Tarred, Feathered, and Upside Down on the Tree of Life

Snip snip goes the scissors cutting the strings, separating me further from the life I’ve known.  Having always played by the rules, always taken the harder path.  Worked hard.  Always I’ve worked hard.

Fighting to survive . . . fighting to not give up.  Never feeling like I’m enough.  I must learn more, do more, be more.  Then . . . maybe then I’ll be enough.  Maybe then I won’t have to fight so hard to exist, to live.  Maybe then I won’t have to work so hard to prove that I’m worth having here.  That I’m worth feeding, worth housing without working myself into an early grave.

Always haunted by this feeling that if I don’t do as I’m told, then my basic necessities for survival will be ripped from underneath me.  Keep in line, keep my mouth shut, and do as I’m told or I could be out on my ass.  Over time, I pulled any parts of myself that might get me into trouble or fired so that I could continue providing for my family.  Not wanting to be a burden on anyone.

I worked so hard for so long, doing everything right.  Willingly and consciously sacrificing myself for my son to have a solid foundation in which to begin his own life.

He turned 20 this September.  He tried to call me, but I found that I couldn’t answer.  The pain and disappointment of what he’s done is just now starting to sink into me, especially upon hearing how many years in prison he’ll most likely be serving.

“What was it all for?” I ask myself.  “What was the point of all of my sacrifice?  . . . What is the point of me now?”

Since the fateful day of seeing the news clip which featured my son being walked into court in handcuffs, I have found it increasingly difficult to stuff myself away in the name of necessity and survival.  It’s become more difficult to keep my mouth shut about what I’m really feeling.  Less effort goes into trying to be invisible.
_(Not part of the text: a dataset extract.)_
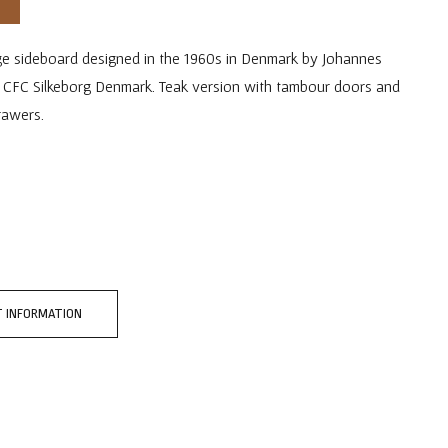
ge sideboard designed in the 1960s in Denmark by Johannes
 CFC Silkeborg Denmark. Teak version with tambour doors and
rawers.
 INFORMATION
It’s hard to be afraid of what others may think or do to you when the one thing that had made your life worth living has been taken away from you.

I have lived such a muted and unexpressed life.  I have played it so safe.  I have so much more inside of me than I’ve dared to show or share.  I would deeply regret my life if I failed to live up to my true potential, and so far I’ve barely tapped into it.

I found out a little over a week ago that my current work assignment will be ending, today being my last day.  Being a consultant, my agency is looking for a new assignment, but I can’t help but feel like the universe is trying to get a message across to me with all the kicking, biting, and slapping it’s doing while I’m face first in the dirt.

If ever there was a time in my life that I was being given the green light to start doing my thing, this would be it.  A world turned upside down with everything I’ve known until now being ripped away from me all at once.  There is a rare freedom felt in a moment like that.  Freed from the fear of loss with everything to gain.